# How does multiplying the modulated signal "AGAIN" by the carrier frequency transfer the spectrum back to its original position?

I have some trouble understanding the demodulation of a signal. SI understand how we multiply the message signal by the carrier signal then chuck it through a channel, but on the receiver side I don't understand the above statement because it does not make sense to multiply the same modulated signal by the offset Ac * cos(2pifc + △f) when demodulating to get it back to where we first started.

AM modulation is basically an extension to ring modulation. Ring modulation is basically the multiplication of the message and the carrier. And AM adds the carrier to this.
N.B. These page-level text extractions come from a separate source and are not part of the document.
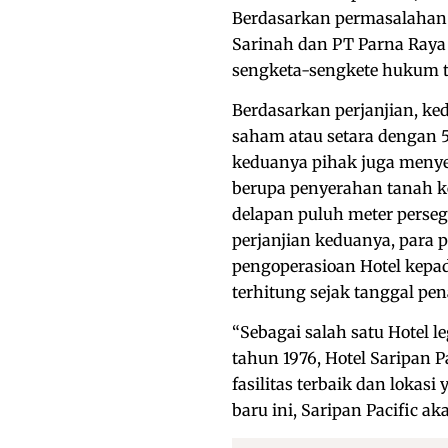
Berdasarkan permasalahan h
Sarinah dan PT Parna Raya
sengketa-sengkete hukum t
Berdasarkan perjanjian, ke
saham atau setara dengan 
keduanya pihak juga meny
berupa penyerahan tanah ke
delapan puluh meter perseg
perjanjian keduanya, para
pengoperasioan Hotel kepad
terhitung sejak tanggal pe
“Sebagai salah satu Hotel l
tahun 1976, Hotel Saripan 
fasilitas terbaik dan lokas
baru ini, Saripan Pacific a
Let $$\m(t)\$$ is the message (sinusoid), $$\c(t)\$$ is the carrier (sinusoid), r(t) is the ring-modulated signal, and a(t) is the amplitude-modulated signal:

$$r(t)=m(t) \ * \ c(t)\\ a(t) = r(t) + c(t)$$

So,

$$r(t)= A_m \ \sin(2\pi f_m \ t) * A_c \ \sin(2\pi f_c \ t)$$

Remember this:

$$\sin a * \sin b = \frac{1}{2} \Big(\cos (a-b)-\cos (a+b) \Big)$$

So this is where $$\+f_c\$$ and $$\-f_c\$$ offsets come from.

Now multiplication the amplitude-modulated signal, $$\a(t)\$$, with the carrier again with the same phase (phase detectors required) will produce the message signal (with some DC offset) plus another AM signal having a carrier of twice the original carrier frequency.

It's easy to get rid of the DC offset and the other component (as it requires a LPF) to get back the original message signal.

• This is perhaps counterintuitive because we tend to think of multiplying as making something bigger, but in this case we multiply by the carrier amplitude which is in the range -1 to +1 so we’re not amplifying the carrier but cancelling it out.
– Frog
Commented Aug 16, 2022 at 9:57

It is somewhat difficult "to see" equations ... and what there are "saying".

Here is a Maple sheet ... NB: dc is added to bf modulated information (signal).
We make AM modulation and then make demodulation as OP question. Real signals.
We can do this also with "complex" signals. Not used here.

The time point of view :

The frequency point of view, NB: Relative Power spectrum. EE&O.

We can see the spectrum of the demodulated wave that must be filtered.
All "dc" and "bf" information are there.